Text block —
If our coin is tail, the probability measure then satisfies: \(\begin{aligned} P\left( \{ H \} \right) = 0.5, \quad P\left( \{ T \} \right) = 0.5, \quad P\left( \{ \} \right) = 0, \quad P\left( \{ H,T \} \right) = 1. \end{aligned}\)
Why so complicated?#
At this point, one might wonder why the definition is so complicated, in fact why we distinguish between outcomes and events. Let us mention three reasons:
The first reason is formal: This approach allows to axiomatize probability theory and make it compatible with modern measure theory.
The example above shows that it is more convenient to assign probabilities to events (\(\Sigma\)) than to outcomes \((\Omega)\). The event “either heads or tails” is a perfectly valid event and should be assigned a probability right from the start.
The distinction becomes especially important if the set of outcomes is a continuous, i.e. uncountable, set. For instance, choose an interval on the real line \(\Omega = [0, \ell]\) and assume that all elements of \(\Omega\) are “equally probable”. The probability that exactly one outcome \(x \in \Omega\) is realized, is always zero, \(P\left( \{ x \} \right) = 0\). But we can assign probabilities to the events of the form “\(x\) lies between \(a\) and \(b\)”, for which we get \(\begin{aligned} P(a \le x \le b) = \frac{b-a}{\ell},\end{aligned}\) given \(0 \le a \le b \le \ell\).

Source material —

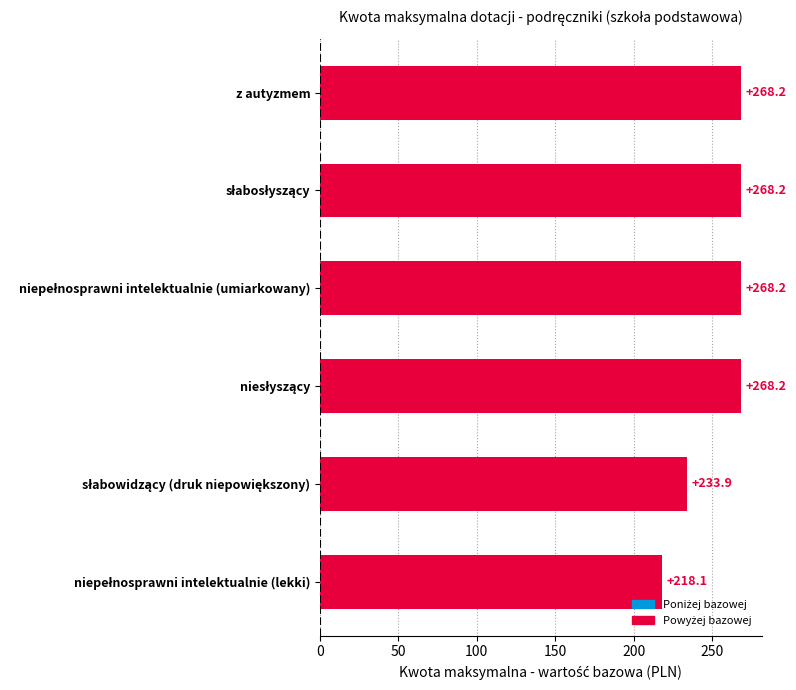

The chart shows a value of 405.1 at z autyzmem. True or false?

False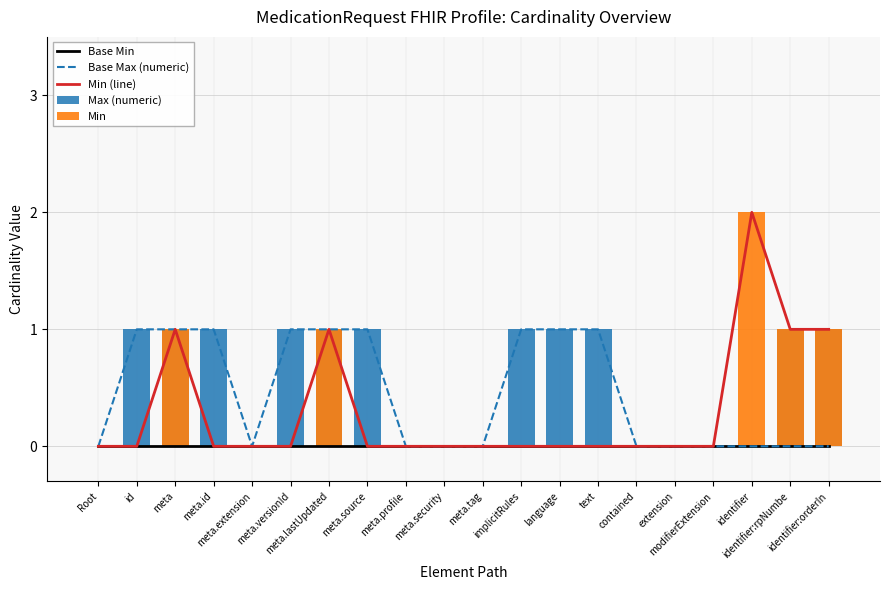

How many distinct data groups are displayed?

5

Tasks —
- A) Answer these from the passage on probability measures:
(i) What probability does the measure assign to the empty event?
(ii) What does the reason described as formal say the approach allows?
(iii) In the interval example, what is the probability that exactly one outcome x is realized?
- B) Resume the passage on probability measures, starting right after its final sentence.

Responses per task —
- A)
(i) 0
(ii) It allows probability theory to be axiomatized and made compatible with modern measure theory.
(iii) Zero

- B)
The previous example is very simple, but already shows that one should not try to assign probabilities to outcomes directly but rather to events. One might now try to assign probabilities to all possible sets of outcomes, such that \(\Sigma\) just becomes the power set of \(\Omega\). While this is perfectly adequate for countable sets \(\Sigma\), this may cause highly paradoxical results for uncountable sets (e.g. Banach-Tarski paradox). Hence, we have to be more careful and introduce the concept of a \(\sigma\)-algebra now.
Axioms#
The elements of the probability space \(\Omega, \Sigma, P\) must satisfy the following axioms:
\(\Omega \ne \emptyset\),
\(\Sigma\) is a \(\sigma\)-algebra over the set \(\Omega\), meaning
\(\Omega \in \Sigma\)
\(A \in \Sigma \ \Rightarrow \ (\Omega \setminus A) \in \Sigma\)
\(A_1, A_2, \ldots \in \Sigma \Rightarrow \bigcup_{n\in \mathbb{N}} A_n \in \Sigma\) (i.e, all countable unions are in \(\Sigma\))
Using 1. and 2., one can prove that all countable intersections are also in \(\Sigma\).
The probability measure \(P\) must satisfy:
\(P(\Omega) = 1\)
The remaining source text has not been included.